The most important practical guidance is this: the concepts transfer.

  • If you can read a tool definition, understand what goes into the context at each step, and evaluate whether the output is correct, you can work effectively in any of these systems.

The investment you made developing the balanced agent was not in Ollama specifically; it was in the underlying architecture that all of these systems share.

19.15 Responsible Use of Agents

Now that we have a good mental model about how to build and work with agents, we should consider what responsible use looks like.

  • Agents can have higher stakes for responsible use not because the underlying technology is categorically different, but because agents act in sequences.
  • A single poorly-scoped API call produces a single problematic result; a poorly-scoped agent can take dozens of actions before anyone notices something has gone wrong.

The considerations below are organized around what is genuinely new when the actor is an agent rather than a function call.

19.15.1 Autonomy and the Question of Scope

Every agent you build or direct has a scope — a boundary around what it is permitted to do.

  • In the agent built earlier in this chapter, scope was implicit: the tool registry defined what actions were possible, and the stopping condition defined when the loop ended.
  • In production systems, scope is partly explicit (permissions, tool access) and partly a matter of how one frames the task.

The principle is simple to state and genuinely difficult to apply: give an agent the minimum scope necessary to accomplish the task.

  • This is the agentic equivalent of the principle of least privilege in security engineering.
  • An agent that can read files, write files, execute code, and make network requests is more capable than one that can only read and summarize;
  • But it is also more dangerous when it misunderstands a task, encounters unexpected input, or is directed by a poorly written prompt.
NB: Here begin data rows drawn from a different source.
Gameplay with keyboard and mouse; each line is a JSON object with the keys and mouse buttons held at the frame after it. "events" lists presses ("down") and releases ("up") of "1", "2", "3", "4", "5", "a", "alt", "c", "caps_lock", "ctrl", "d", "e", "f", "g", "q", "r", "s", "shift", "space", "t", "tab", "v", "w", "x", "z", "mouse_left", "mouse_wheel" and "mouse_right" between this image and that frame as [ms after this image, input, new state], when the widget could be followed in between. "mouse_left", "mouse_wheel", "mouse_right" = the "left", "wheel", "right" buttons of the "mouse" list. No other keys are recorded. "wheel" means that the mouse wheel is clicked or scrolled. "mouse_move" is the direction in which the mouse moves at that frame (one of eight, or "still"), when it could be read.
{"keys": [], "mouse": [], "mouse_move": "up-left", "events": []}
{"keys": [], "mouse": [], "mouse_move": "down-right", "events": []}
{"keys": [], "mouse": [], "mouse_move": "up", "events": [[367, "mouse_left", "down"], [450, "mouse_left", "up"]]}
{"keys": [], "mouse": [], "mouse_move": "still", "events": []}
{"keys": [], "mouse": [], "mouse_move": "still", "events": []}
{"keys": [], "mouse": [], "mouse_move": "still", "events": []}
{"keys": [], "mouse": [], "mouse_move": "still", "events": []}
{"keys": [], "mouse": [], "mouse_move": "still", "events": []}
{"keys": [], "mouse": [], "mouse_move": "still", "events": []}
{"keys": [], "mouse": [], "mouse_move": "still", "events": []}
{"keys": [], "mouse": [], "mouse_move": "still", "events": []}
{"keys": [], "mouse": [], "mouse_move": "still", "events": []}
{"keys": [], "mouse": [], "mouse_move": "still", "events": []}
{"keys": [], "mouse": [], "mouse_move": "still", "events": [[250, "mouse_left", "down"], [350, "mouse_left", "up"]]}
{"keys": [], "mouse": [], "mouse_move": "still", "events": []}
Scope decisions are yours to make before the agent runs, not the agent’s to make for itself.

  • Resist the temptation to give an agent broad access because it is convenient.
  • The practical question to ask before launching any agentic task is: what is the worst plausible outcome if this agent misunderstands the task?
  • If the answer involves irreversible actions such as deleted files, sent emails, committed code, or modified databases, consider whether the task can be restructured so that irreversible steps require human confirmation.

19.15.2 Irreversibility and Human Oversight

Function calls are typically stateless: a function runs, returns a value, and the world is unchanged.

Agents are different.

  • They write files, execute code, call external APIs, and in more capable systems send messages, submit forms, and modify shared resources.
  • Many of these actions are difficult or impossible to reverse.

This has a direct implication for how you design agentic workflows: build in checkpoints where a human reviews intermediate results before the agent proceeds to consequential actions.

  • Production agent systems support this through interrupt mechanisms — points in the loop where the agent pauses and waits for explicit approval.
  • Claude Code, for example, asks for confirmation before executing shell commands that modify the file system unless you have explicitly enabled auto-approval.
  • That default is not a limitation; it is good design.
  • Be thoughtful about when you override it.

For agents you build yourself, the same principle applies in code.

  • The pipeline pattern from the previous section lends itself naturally to human-in-the-loop design: each stage returns output that a person can inspect before the next stage runs.
  • An agent that generates an analysis plan and pauses for review before executing it is more trustworthy than one that plans and executes in a single uninterrupted run — even if it is somewhat less convenient.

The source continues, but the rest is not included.